I was 30 and had just become pastor of a new church. I threw myself into ministry. I was motivated by God’s glory, but I was also motivated by a desire to prove myself adequate to the larger role I’d just taken.
My ambition was interrupted one day by my wife. She had been gently dropping hints that I wasn’t paying adequate attention to our relationship, but I’d missed them. On that particular day, she tried a more direct approach. She got my attention. In my ambition, I’d failed at one of my primary callings: to love my wife as Christ loved the church.
Ambition isn’t all bad. “Ambition is prizing something so much that we go after it; we’re willing to sacrifice to get it,” writes Dave Harvey in his book Rescuing Ambition.
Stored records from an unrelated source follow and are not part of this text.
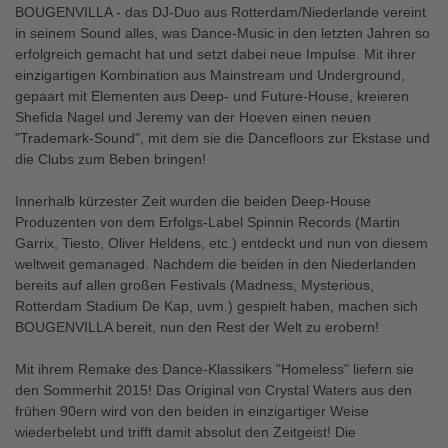
BOUGENVILLA - das DJ-Duo aus Rotterdam/Niederlande vereint
in seinem Sound alles, was Dance-Music in den letzten Jahren so
erfolgreich gemacht hat und setzt dabei neue Impulse. Mit ihrer
einzigartigen Kombination aus Mainstream und Underground,
gepaart mit Elementen aus Deep- und Future-House, kreieren
Shefida Nagel und Jeremy van der Hoeven einen neuen
"Trademark-Sound", mit dem sie die Dancefloors zur Ekstase und
die Clubs zum Beben bringen!
Innerhalb kürzester Zeit wurden die beiden Deep-House
Produzenten von dem Erfolgs-Label Spinnin Records (Martin
Garrix, Tiesto, Oliver Heldens, etc.) entdeckt und nun von diesem
weltweit gemanaged. Nachdem die beiden in den Niederlanden
bereits auf allen großen Festivals (Madness, Mysterious,
Rotterdam Stadium De Kap, uvm.) gespielt haben, machen sich
BOUGENVILLA bereit, nun den Rest der Welt zu erobern!
Mit ihrem Remake des Dance-Klassikers "Homeless" liefern sie
den Sommerhit 2015! Das Original von Crystal Waters aus den
frühen 90ern wird von den beiden in einzigartiger Weise
wiederbelebt und trifft damit absolut den Zeitgeist! Die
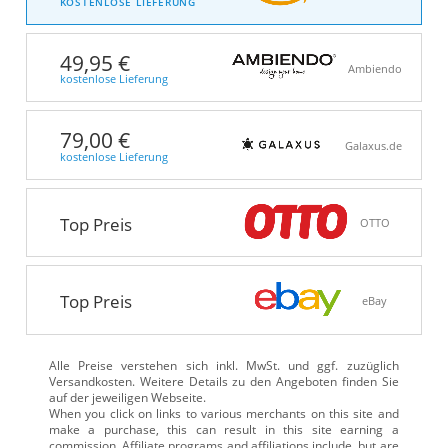
KOSTENLOSE LIEFERUNG
49,95 €
Ambiendo
kostenlose Lieferung
79,00 €
Galaxus.de
kostenlose Lieferung
Top Preis
OTTO
Top Preis
eBay
Alle Preise verstehen sich inkl. MwSt. und ggf. zuzüglich
Versandkosten. Weitere Details zu den Angeboten
finden Sie
auf der jeweiligen Webseite.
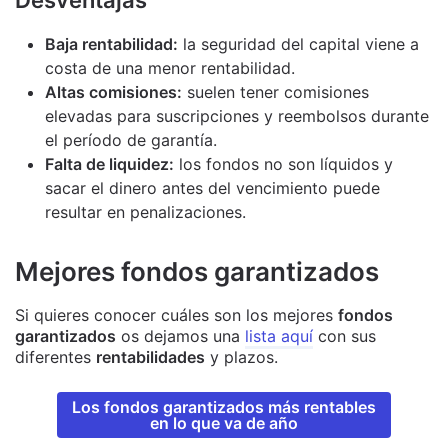
Baja rentabilidad:
la seguridad del capital viene a
costa de una menor rentabilidad.
Altas comisiones:
suelen tener comisiones
elevadas para suscripciones y reembolsos durante
el período de garantía.
Falta de liquidez:
los fondos no son líquidos y
sacar el dinero antes del vencimiento puede
resultar en penalizaciones.
Mejores fondos garantizados
Si quieres conocer cuáles son los mejores
fondos
garantizados
os dejamos una
lista aquí
con sus
diferentes
rentabilidades
y plazos.
Los fondos garantizados más rentables
en lo que va de año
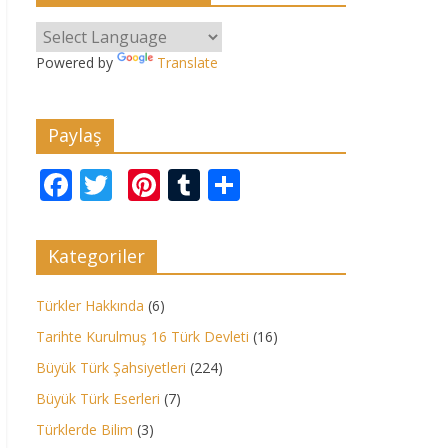
Powered by
Translate
Paylaş
F
T
Pi
T
P
ac
w
nt
u
a
e
itt
er
m
yl
Kategoriler
b
er
e
bl
aş
o
st
r
Türkler Hakkında
(6)
o
Tarihte Kurulmuş 16 Türk Devleti
(16)
k
Büyük Türk Şahsiyetleri
(224)
Büyük Türk Eserleri
(7)
Türklerde Bilim
(3)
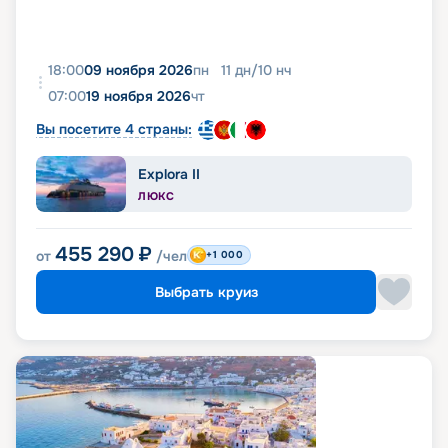
18:00
09 ноября 2026
пн
11
дн
/
10
нч
07:00
19 ноября 2026
чт
Вы посетите 4 страны:
Explora II
ЛЮКС
455 290
₽
от
/чел
+1 000
Выбрать круиз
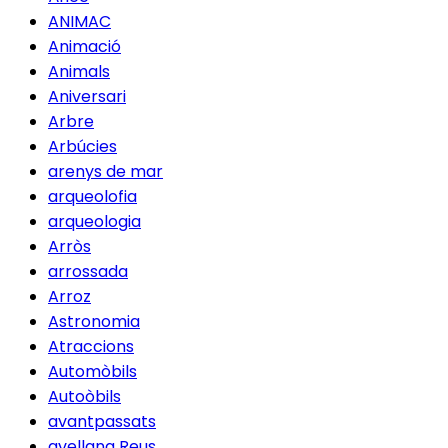
ANIMAC
Animació
Animals
Aniversari
Arbre
Arbúcies
arenys de mar
arqueolofia
arqueologia
Arròs
arrossada
Arroz
Astronomia
Atraccions
Automòbils
Autoòbils
avantpassats
avellana Reus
I can think of some circumstances in which it’s commendable to cultivate ambition toward a worthy goal.
But we should also exercise caution. “To be ambitious of true honour and of the real glory and perfection of our nature is the very principle and incentive of virtue,” wrote Sir Philip Sidney, “but to be ambitious of titles, place, ceremonial respects, and pageantry, is as vain and little as the things are which we court.” Or, put more bluntly, “The Christian who is ambitious to be a star disqualifies himself as a leader” (David Watson).
I’ve been meditating lately on 1 Thessalonians 4:10-11: “But we urge you, brothers, to … aspire to live quietly, and to mind your own affairs, and to work with your hands, as we instructed you, so that you may walk properly before outsiders and be dependent on no one.”
Paul tells them to set an ambition to live a quiet life. In a way, he’s encouraging them to make their ambition to have no ambition. Paul tells them to aspire to live quietly, doing their own work, not looking for external validation, and not meddling with the lives of others.
Does this mean we abandon all goals? Chad Bird explains:
To lead a quiet life doesn’t mean we lower our expectations; it means we lower our eyes. We look beside us. We look around us. Rather than gaping upward at the next trophy we’ll win, the next raise we’ll earn, we look beside us at the people whom God has placed in our lives for us to serve. And we consider their interests, their needs, more significant than our own (Phil 2:3). We shift our gaze from the “next big thing” to all the little things we miss when we’re mesmerized by the idols of bigger, better, bolder.
At the same time, we lower our eyes to see God at work in the underwhelming simplicities of ordinary, daily life.
I don’t exactly know how to resolve the tension in my life. I want to sacrifice for worthy goals. I want to be ambitious in a godly way. But I should also aspire to just be faithful with what God’s put in front of me: the people he’s given me to love, the place where he’s called me to serve, and the work that he’s given me to do.
I suppose I still have some ambition, but I’m learning to trust it less. Ambition can lead us down some dangerous roads, so it’s important to learn how to be ambitious to live a quiet life, quietly discharging the work God has given us to do.